:: Brief ::
Please copy out these lines with every "make out" changed to "read" and nothing else altered, leaving out the pictures.

Records from a data collection:
.....
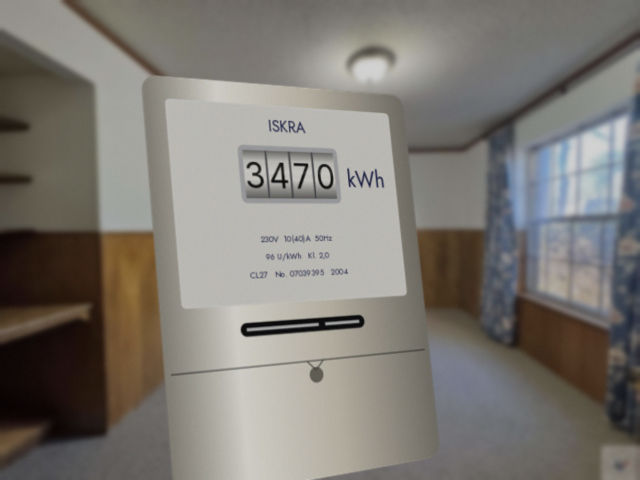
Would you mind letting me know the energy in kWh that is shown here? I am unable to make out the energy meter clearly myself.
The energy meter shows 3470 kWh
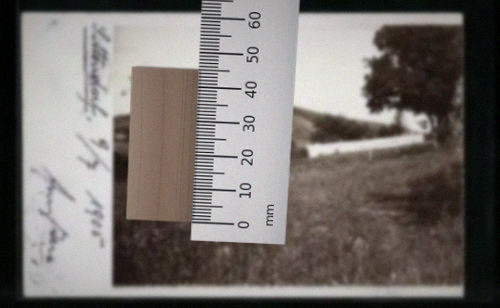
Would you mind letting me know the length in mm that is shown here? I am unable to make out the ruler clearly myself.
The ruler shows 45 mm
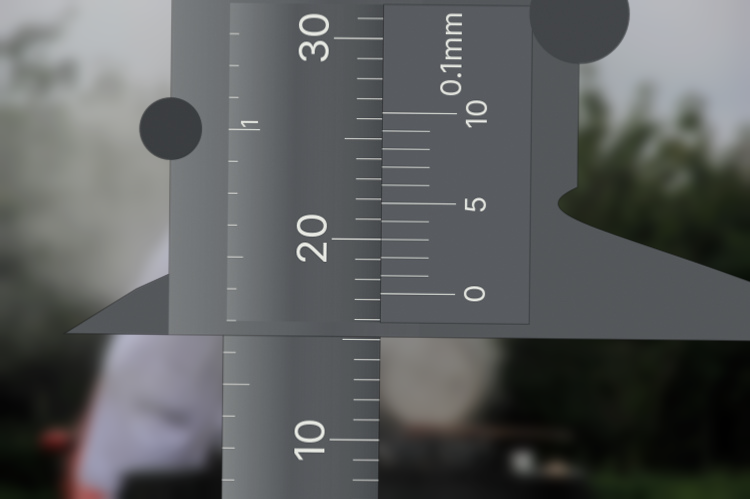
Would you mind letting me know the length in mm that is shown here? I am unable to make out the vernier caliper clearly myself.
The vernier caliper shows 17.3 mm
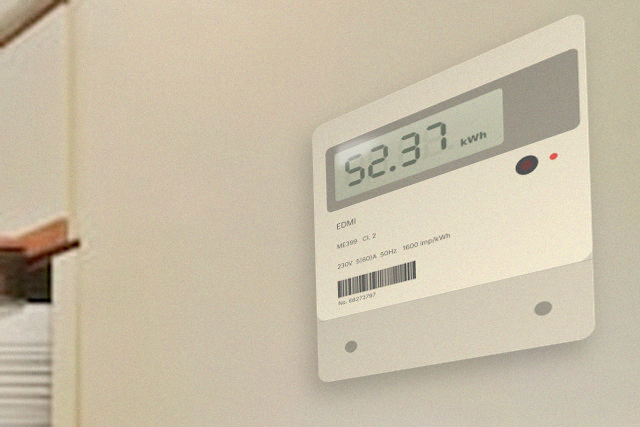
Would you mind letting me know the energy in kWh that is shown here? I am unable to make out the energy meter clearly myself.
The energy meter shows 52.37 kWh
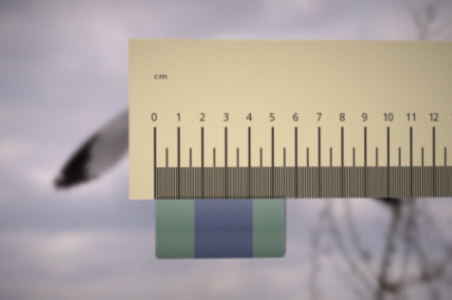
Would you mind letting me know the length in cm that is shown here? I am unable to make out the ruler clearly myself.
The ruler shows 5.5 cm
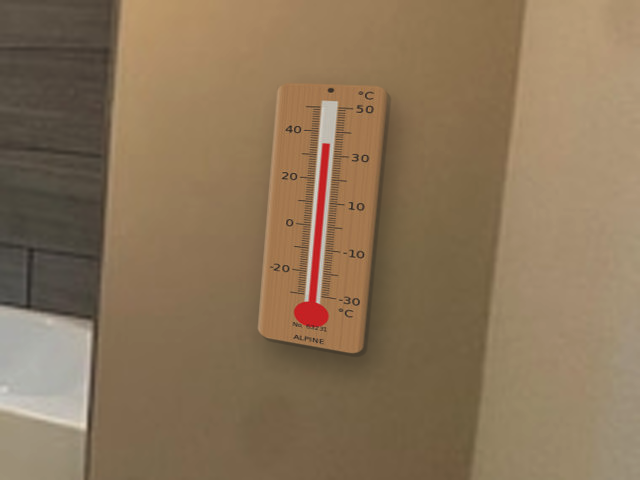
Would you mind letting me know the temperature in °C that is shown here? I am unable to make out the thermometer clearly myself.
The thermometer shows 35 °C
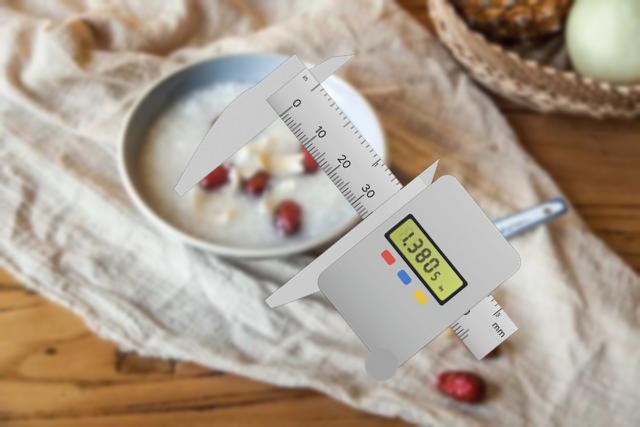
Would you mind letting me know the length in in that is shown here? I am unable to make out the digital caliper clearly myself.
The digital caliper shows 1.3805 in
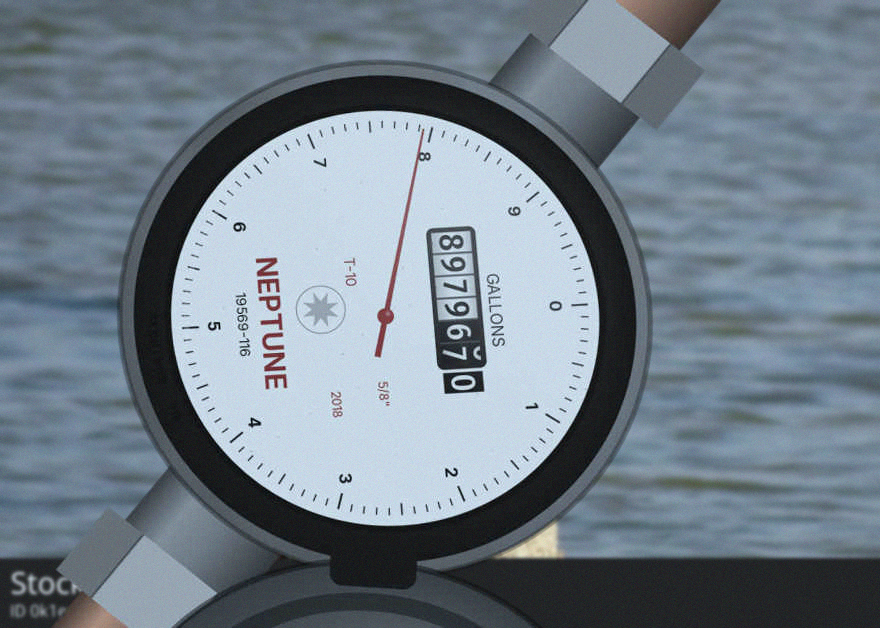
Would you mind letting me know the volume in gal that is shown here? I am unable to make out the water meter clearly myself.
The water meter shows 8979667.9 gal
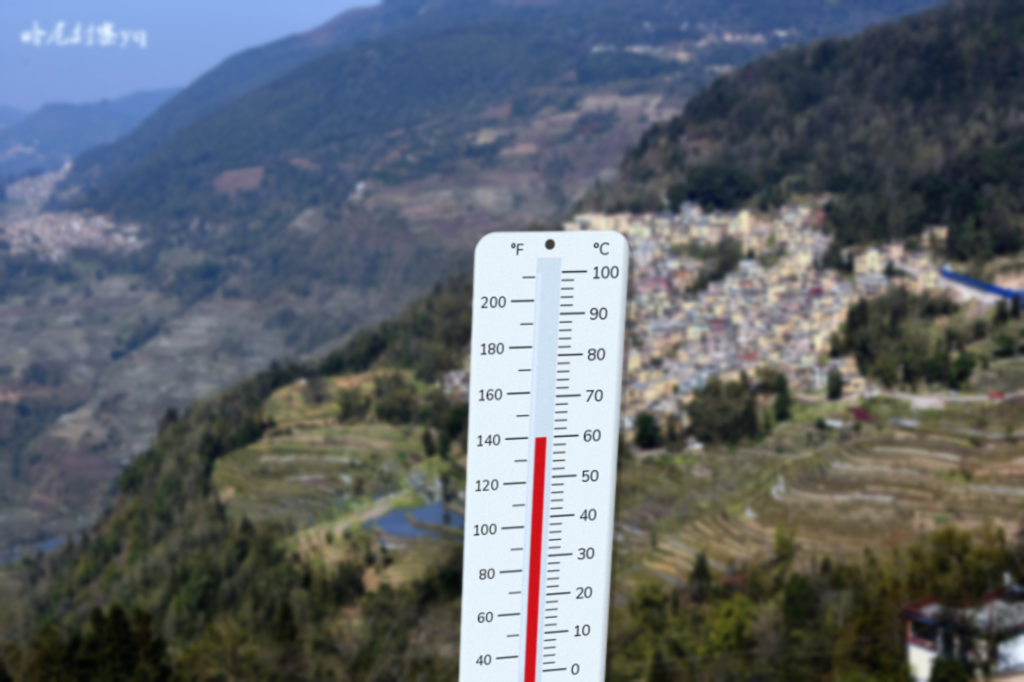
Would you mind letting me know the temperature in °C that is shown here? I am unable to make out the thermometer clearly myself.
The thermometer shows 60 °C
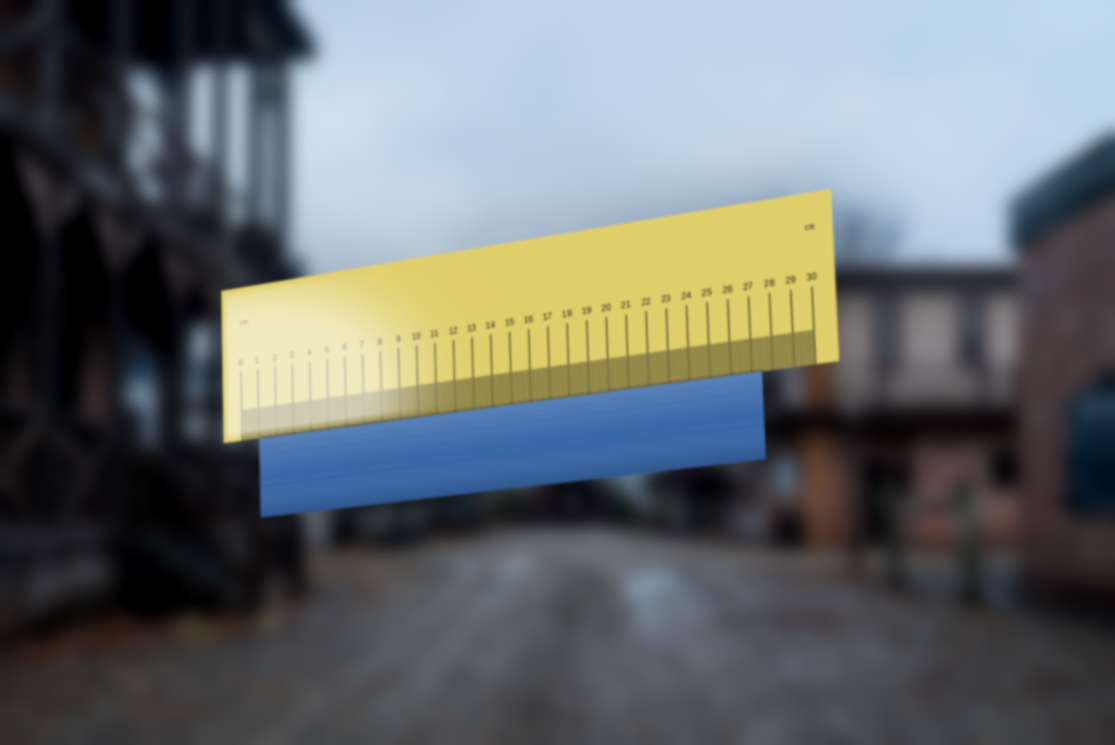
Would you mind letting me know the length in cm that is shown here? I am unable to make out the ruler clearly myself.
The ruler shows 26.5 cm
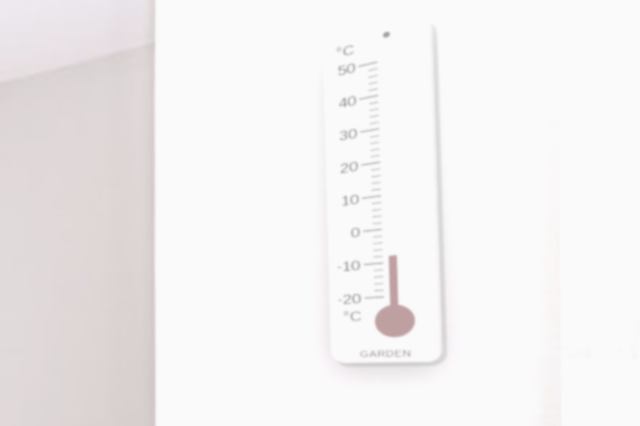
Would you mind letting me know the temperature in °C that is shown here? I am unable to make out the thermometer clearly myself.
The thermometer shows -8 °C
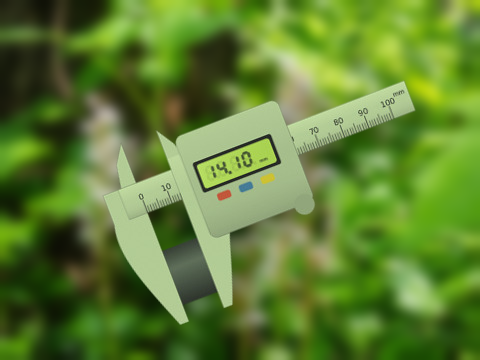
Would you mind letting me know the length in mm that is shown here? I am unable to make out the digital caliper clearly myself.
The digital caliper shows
.....
:: Task result ::
Would you mind letting me know the energy in kWh that is shown here? I am unable to read the energy meter clearly myself.
The energy meter shows 3470 kWh
Would you mind letting me know the length in mm that is shown here? I am unable to read the ruler clearly myself.
The ruler shows 45 mm
Would you mind letting me know the length in mm that is shown here? I am unable to read the vernier caliper clearly myself.
The vernier caliper shows 17.3 mm
Would you mind letting me know the energy in kWh that is shown here? I am unable to read the energy meter clearly myself.
The energy meter shows 52.37 kWh
Would you mind letting me know the length in cm that is shown here? I am unable to read the ruler clearly myself.
The ruler shows 5.5 cm
Would you mind letting me know the temperature in °C that is shown here? I am unable to read the thermometer clearly myself.
The thermometer shows 35 °C
Would you mind letting me know the length in in that is shown here? I am unable to read the digital caliper clearly myself.
The digital caliper shows 1.3805 in
Would you mind letting me know the volume in gal that is shown here? I am unable to read the water meter clearly myself.
The water meter shows 8979667.9 gal
Would you mind letting me know the temperature in °C that is shown here? I am unable to read the thermometer clearly myself.
The thermometer shows 60 °C
Would you mind letting me know the length in cm that is shown here? I am unable to read the ruler clearly myself.
The ruler shows 26.5 cm
Would you mind letting me know the temperature in °C that is shown here? I am unable to read the thermometer clearly myself.
The thermometer shows -8 °C
Would you mind letting me know the length in mm that is shown here? I am unable to read the digital caliper clearly myself.
The digital caliper shows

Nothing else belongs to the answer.